Playing inside the political box, i.e. imagining for the moment that some astute use of violence can improve society at large, something like health care reform is tricky. Providing health care resources is expensive, and prioritizing the individual medical needs for hundreds of millions of people among all the varied professional medical opinions inevitably leads to widespread dissatisfaction.

All of the proposed legislative “solutions” around preserving and improving health are complicated webs of winners and losers. Each proposal is further complicated by the extraordinary costs of implementation. Nothing is simple, and everything has a downside.

By contrast, there is no inside-the-box downside to eliminating the subsidies of unhealthy corn biproducts. The immediate effect would be to raise the prices of unhealthy food while freeing up 16 billion dollars of scarce federal funding.

Jumping out of the box, it’s immediately clear why this most obvious benefit to the economy and the health of American citizens will never take place. It would remove 16 billion dollars from mega-corporations like Archer Daniels Midland and drive down profitability of Coke, PepsiCo Frito Lay and other manufacturers who rely on cheap, unhealthy sugar substitutes for their products.

And so, something as obvious as eliminating this terrible subsidy will never happen. Similar patterns abound, most notably around energy. The common wisdom is that our petroleum based economy is doomed for a number of reasons, yet subsidies to oil companies are never mentioned in “serious” political circles. 41 billion dollars a year
goes to an industry already dripping with monopoly profits.

As I noted a few weeks back:

voters have zero influence or control over the course of events via their engagement with the political system. They are either aligned with the preexisting desires of capital, in which case, they will see “their side” winning; or they are opposed, and will see their policy desires warped and twisted if not ignored outright.

The same is true for political activists and pundits. To be seen as effective or prescient they must advocate for increases in government power and spending, not decreases. Thus, junk food can be more heavily regulated or maybe even taxed, but the subsidies that are the foundation of the problem will not be threatened. Energy taxes or carbon “markets” can be proposed, or subsidies to “green” energy put in place, but the 41 billion in oil and gas subsidies go unquestioned.

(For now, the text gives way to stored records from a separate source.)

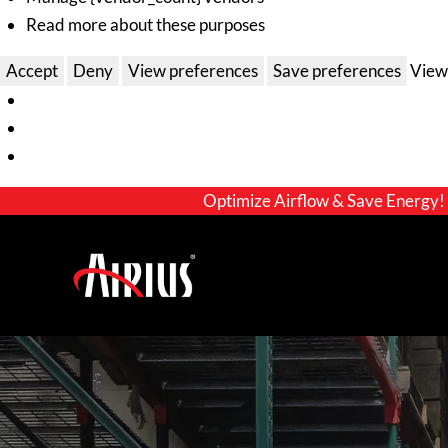
Read more about these purposes
Accept
Deny
View preferences
Save preferences
View
Optimize Airflow & Save Energy!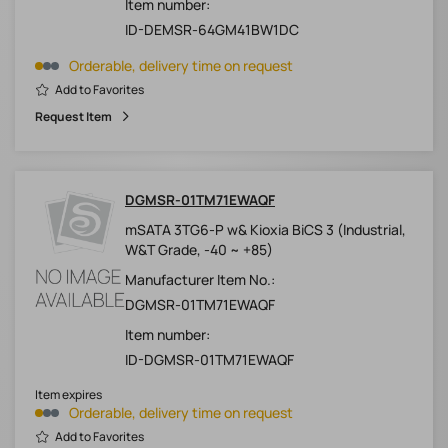
Item number:
ID-DEMSR-64GM41BW1DC
Orderable, delivery time on request
Add to Favorites
Request Item
DGMSR-01TM71EWAQF
mSATA 3TG6-P w& Kioxia BiCS 3 (Industrial,
W&T Grade, -40 ~ +85)
Manufacturer Item No.:
DGMSR-01TM71EWAQF
Item number:
ID-DGMSR-01TM71EWAQF
Item expires
Orderable, delivery time on request
Add to Favorites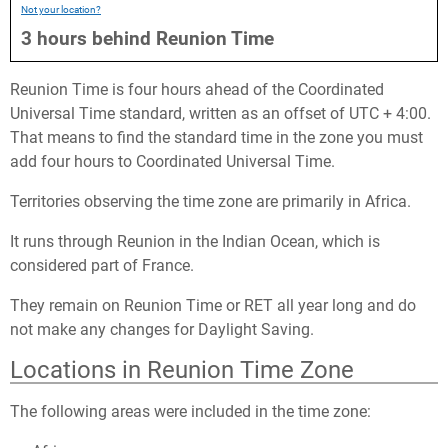
Not your location?
3
hours
behind
Reunion Time
Reunion Time is four hours ahead of the Coordinated
Universal Time standard, written as an offset of UTC + 4:00.
That means to find the standard time in the zone you must
add four hours to Coordinated Universal Time.
Territories observing the time zone are primarily in Africa.
It runs through Reunion in the Indian Ocean, which is
considered part of France.
They remain on Reunion Time or RET all year long and do
not make any changes for Daylight Saving.
Locations in Reunion Time Zone
The following areas were included in the time zone: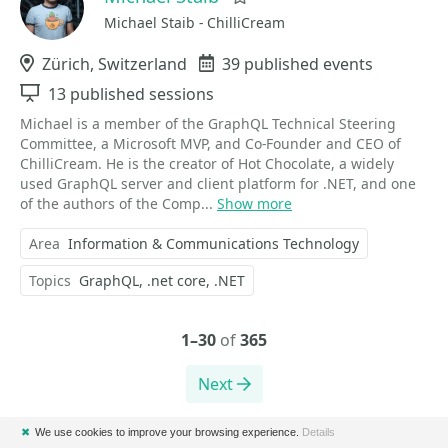
Michael Staib - ChilliCream
Location
Zürich, Switzerland
Events
39 published events
Sessions
13 published sessions
Michael is a member of the GraphQL Technical Steering
Committee, a Microsoft MVP, and Co-Founder and CEO of
ChilliCream. He is the creator of Hot Chocolate, a widely
used GraphQL server and client platform for .NET, and one
of the authors of the Comp...
Show more
Area
Information & Communications Technology
Topics
GraphQL
.net core
.NET
1–30
of
365
Next
✖
We use cookies to improve your browsing experience.
Details
Please note that Sessionize is not responsible for the accuracy or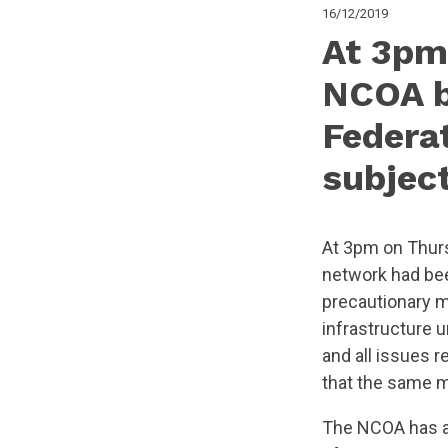
16/12/2019
At 3pm
NCOA b
Federa
subjec
At 3pm on Thurs
network had bee
precautionary m
infrastructure 
and all issues r
that the same 
The NCOA has al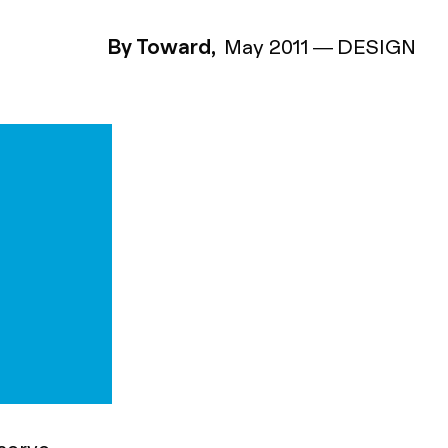
By Toward,
May 2011
—
DESIGN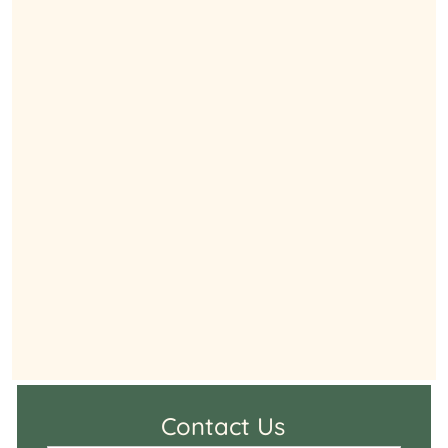
Contact Us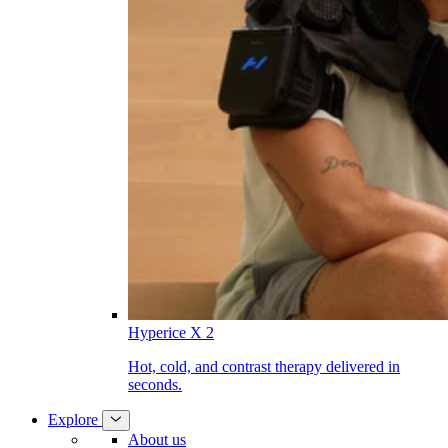
Hyperice X 2
Hot, cold, and contrast therapy delivered in
seconds.
Explore
About us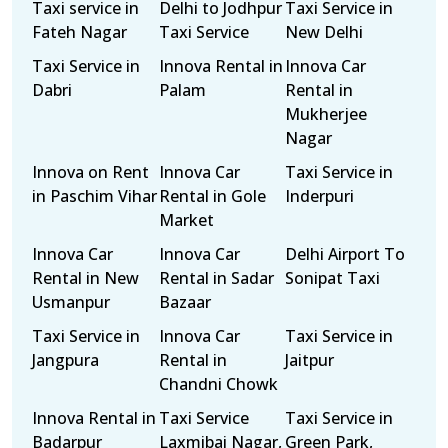
Taxi service in
Delhi to Jodhpur
Taxi Service in
Fateh Nagar
Taxi Service
New Delhi
Taxi Service in
Innova Rental in
Innova Car
Dabri
Palam
Rental in
Mukherjee
Nagar
Innova on Rent
Innova Car
Taxi Service in
in Paschim Vihar
Rental in Gole
Inderpuri
Market
Innova Car
Innova Car
Delhi Airport To
Rental in New
Rental in Sadar
Sonipat Taxi
Usmanpur
Bazaar
Taxi Service in
Innova Car
Taxi Service in
Jangpura
Rental in
Jaitpur
Chandni Chowk
Innova Rental in
Taxi Service
Taxi Service in
Badarpur
Laxmibai Nagar,
Green Park,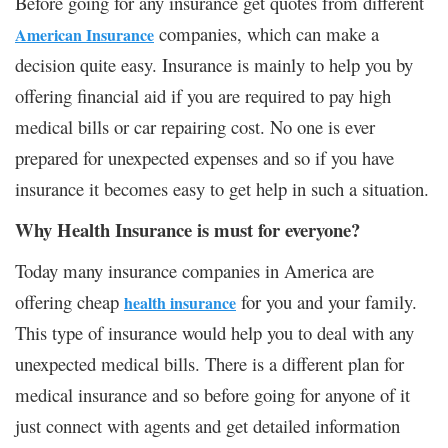
Before going for any insurance get quotes from different
companies, which can make a
American Insurance
decision quite easy. Insurance is mainly to help you by
offering financial aid if you are required to pay high
medical bills or car repairing cost. No one is ever
prepared for unexpected expenses and so if you have
insurance it becomes easy to get help in such a situation.
Why Health Insurance is must for everyone?
Today many insurance companies in America are
offering cheap
for you and your family.
health insurance
This type of insurance would help you to deal with any
unexpected medical bills. There is a different plan for
medical insurance and so before going for anyone of it
just connect with agents and get detailed information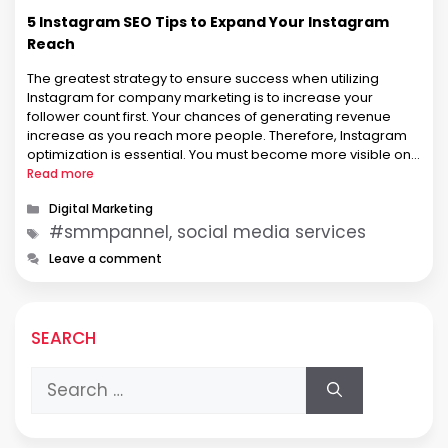
5 Instagram SEO Tips to Expand Your Instagram
Reach
The greatest strategy to ensure success when utilizing
Instagram for company marketing is to increase your
follower count first. Your chances of generating revenue
increase as you reach more people. Therefore, Instagram
optimization is essential. You must become more visible on
the platform to increase your following. It takes some getting
Read more
used to because Instagram …
Categories
Digital Marketing
Tags
#smmpannel, social media services
Leave a comment
SEARCH
Search
for: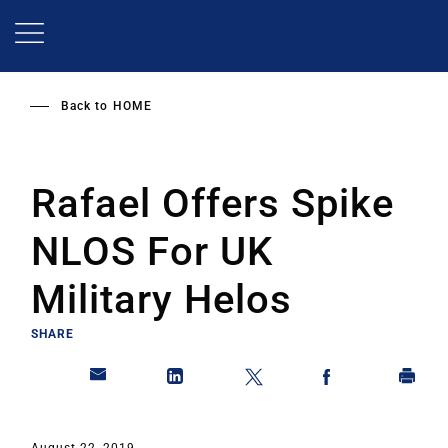
Skip
to
main
content
Back to
HOME
Rafael Offers Spike
NLOS For UK
Military Helos
SHARE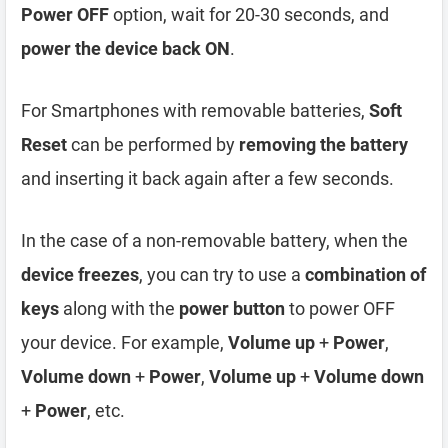
Power OFF
option, wait for 20-30 seconds, and
power the device back ON
.
For Smartphones with removable batteries,
Soft
Reset
can be performed by
removing the battery
and inserting it back again after a few seconds.
In the case of a non-removable battery, when the
device freezes
, you can try to use a
combination of
keys
along with the
power button
to power OFF
your device. For example,
Volume up
+
Power
,
Volume down
+
Power
,
Volume up
+
Volume down
+
Power
, etc.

A really good metaphor came from a commenter on the post cited above:

I remember going to the arcade as a boy and, lacking the funds to play, I’d work the controls as the computer ran through its scenes, imagining I was in control. If you push up, every once in a while the character goes up and you’ve confirmed that you’re at least having some effect, so you have a reason to keep playing.

As a bored youngster, I used to do this very thing at the neighborhood Pizza Hut Pacman table. The key to feeling like you’re in control is to adjust your actions to match the pre-determined outcome. This is the MO of the political class and their mouthpieces and adherents.

The evidence of their impotence lies in the countless social improvements that could be made by decreasing the flow of money to malignant corporations. Nothing that reduces the pillaging of the working class and the economic and environmental ecosystems for the benefit of concentrated capital can be advocated; such actions are political impossibilities; the abject failure that would result from their pursuit would lay bare the lie of “American democracy.”

  1. [1] For more on the evils of subsidized corn, check out anything by Michael Pollan on the subject. The documentary King Corn is also an entertaining and illuminating reference.